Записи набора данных
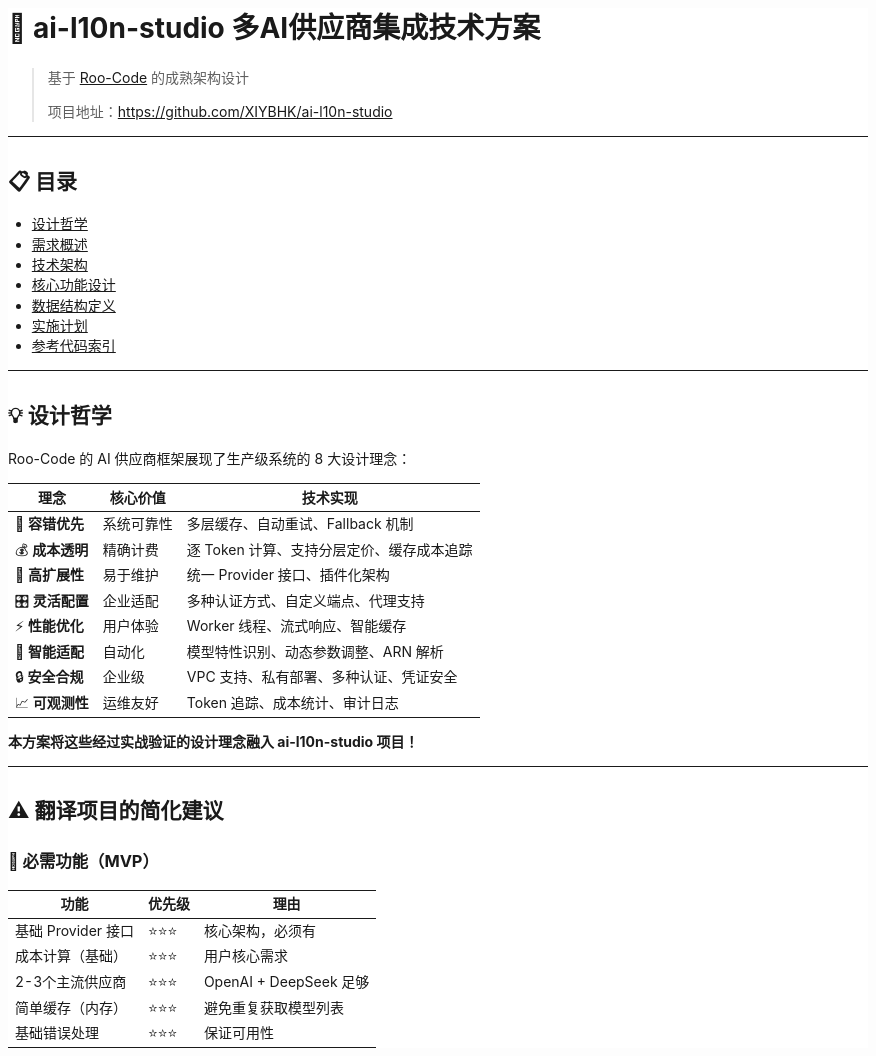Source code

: # 🚀 ai-l10n-studio 多AI供应商集成技术方案

> 基于 [Roo-Code](https://github.com/RooVetGit/Roo-Cline) 的成熟架构设计
> 
> 项目地址：https://github.com/XIYBHK/ai-l10n-studio

---

## 📋 目录

- [设计哲学](#设计哲学)
- [需求概述](#需求概述)
- [技术架构](#技术架构)
- [核心功能设计](#核心功能设计)
- [数据结构定义](#数据结构定义)
- [实施计划](#实施计划)
- [参考代码索引](#参考代码索引)

---

## 💡 设计哲学

Roo-Code 的 AI 供应商框架展现了生产级系统的 8 大设计理念：

| 理念 | 核心价值 | 技术实现 |
|------|---------|---------|
| 🔄 **容错优先** | 系统可靠性 | 多层缓存、自动重试、Fallback 机制 |
| 💰 **成本透明** | 精确计费 | 逐 Token 计算、支持分层定价、缓存成本追踪 |
| 🔌 **高扩展性** | 易于维护 | 统一 Provider 接口、插件化架构 |
| 🎛️ **灵活配置** | 企业适配 | 多种认证方式、自定义端点、代理支持 |
| ⚡ **性能优化** | 用户体验 | Worker 线程、流式响应、智能缓存 |
| 🧠 **智能适配** | 自动化 | 模型特性识别、动态参数调整、ARN 解析 |
| 🔒 **安全合规** | 企业级 | VPC 支持、私有部署、多种认证、凭证安全 |
| 📈 **可观测性** | 运维友好 | Token 追踪、成本统计、审计日志 |

**本方案将这些经过实战验证的设计理念融入 ai-l10n-studio 项目！**

---

## ⚠️ 翻译项目的简化建议

### 🎯 必需功能（MVP）

| 功能 | 优先级 | 理由 |
|------|--------|------|
| 基础 Provider 接口 | ⭐⭐⭐ | 核心架构，必须有 |
| 成本计算（基础） | ⭐⭐⭐ | 用户核心需求 |
| 2-3个主流供应商 | ⭐⭐⭐ | OpenAI + DeepSeek 足够 |
| 简单缓存（内存） | ⭐⭐⭐ | 避免重复获取模型列表 |
| 基础错误处理 | ⭐⭐⭐ | 保证可用性 |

=== Условие задания ===
Выведите все строки записей выше без единого изменения. Изображения в ответ не включайте.

=== Ответ к заданию ===
Source code

: # 🚀 ai-l10n-studio 多AI供应商集成技术方案

> 基于 [Roo-Code](https://github.com/RooVetGit/Roo-Cline) 的成熟架构设计
> 
> 项目地址：https://github.com/XIYBHK/ai-l10n-studio

---

## 📋 目录

- [设计哲学](#设计哲学)
- [需求概述](#需求概述)
- [技术架构](#技术架构)
- [核心功能设计](#核心功能设计)
- [数据结构定义](#数据结构定义)
- [实施计划](#实施计划)
- [参考代码索引](#参考代码索引)

---

## 💡 设计哲学

Roo-Code 的 AI 供应商框架展现了生产级系统的 8 大设计理念：

| 理念 | 核心价值 | 技术实现 |
|------|---------|---------|
| 🔄 **容错优先** | 系统可靠性 | 多层缓存、自动重试、Fallback 机制 |
| 💰 **成本透明** | 精确计费 | 逐 Token 计算、支持分层定价、缓存成本追踪 |
| 🔌 **高扩展性** | 易于维护 | 统一 Provider 接口、插件化架构 |
| 🎛️ **灵活配置** | 企业适配 | 多种认证方式、自定义端点、代理支持 |
| ⚡ **性能优化** | 用户体验 | Worker 线程、流式响应、智能缓存 |
| 🧠 **智能适配** | 自动化 | 模型特性识别、动态参数调整、ARN 解析 |
| 🔒 **安全合规** | 企业级 | VPC 支持、私有部署、多种认证、凭证安全 |
| 📈 **可观测性** | 运维友好 | Token 追踪、成本统计、审计日志 |

**本方案将这些经过实战验证的设计理念融入 ai-l10n-studio 项目！**

---

## ⚠️ 翻译项目的简化建议

### 🎯 必需功能（MVP）

| 功能 | 优先级 | 理由 |
|------|--------|------|
| 基础 Provider 接口 | ⭐⭐⭐ | 核心架构，必须有 |
| 成本计算（基础） | ⭐⭐⭐ | 用户核心需求 |
| 2-3个主流供应商 | ⭐⭐⭐ | OpenAI + DeepSeek 足够 |
| 简单缓存（内存） | ⭐⭐⭐ | 避免重复获取模型列表 |
| 基础错误处理 | ⭐⭐⭐ | 保证可用性 |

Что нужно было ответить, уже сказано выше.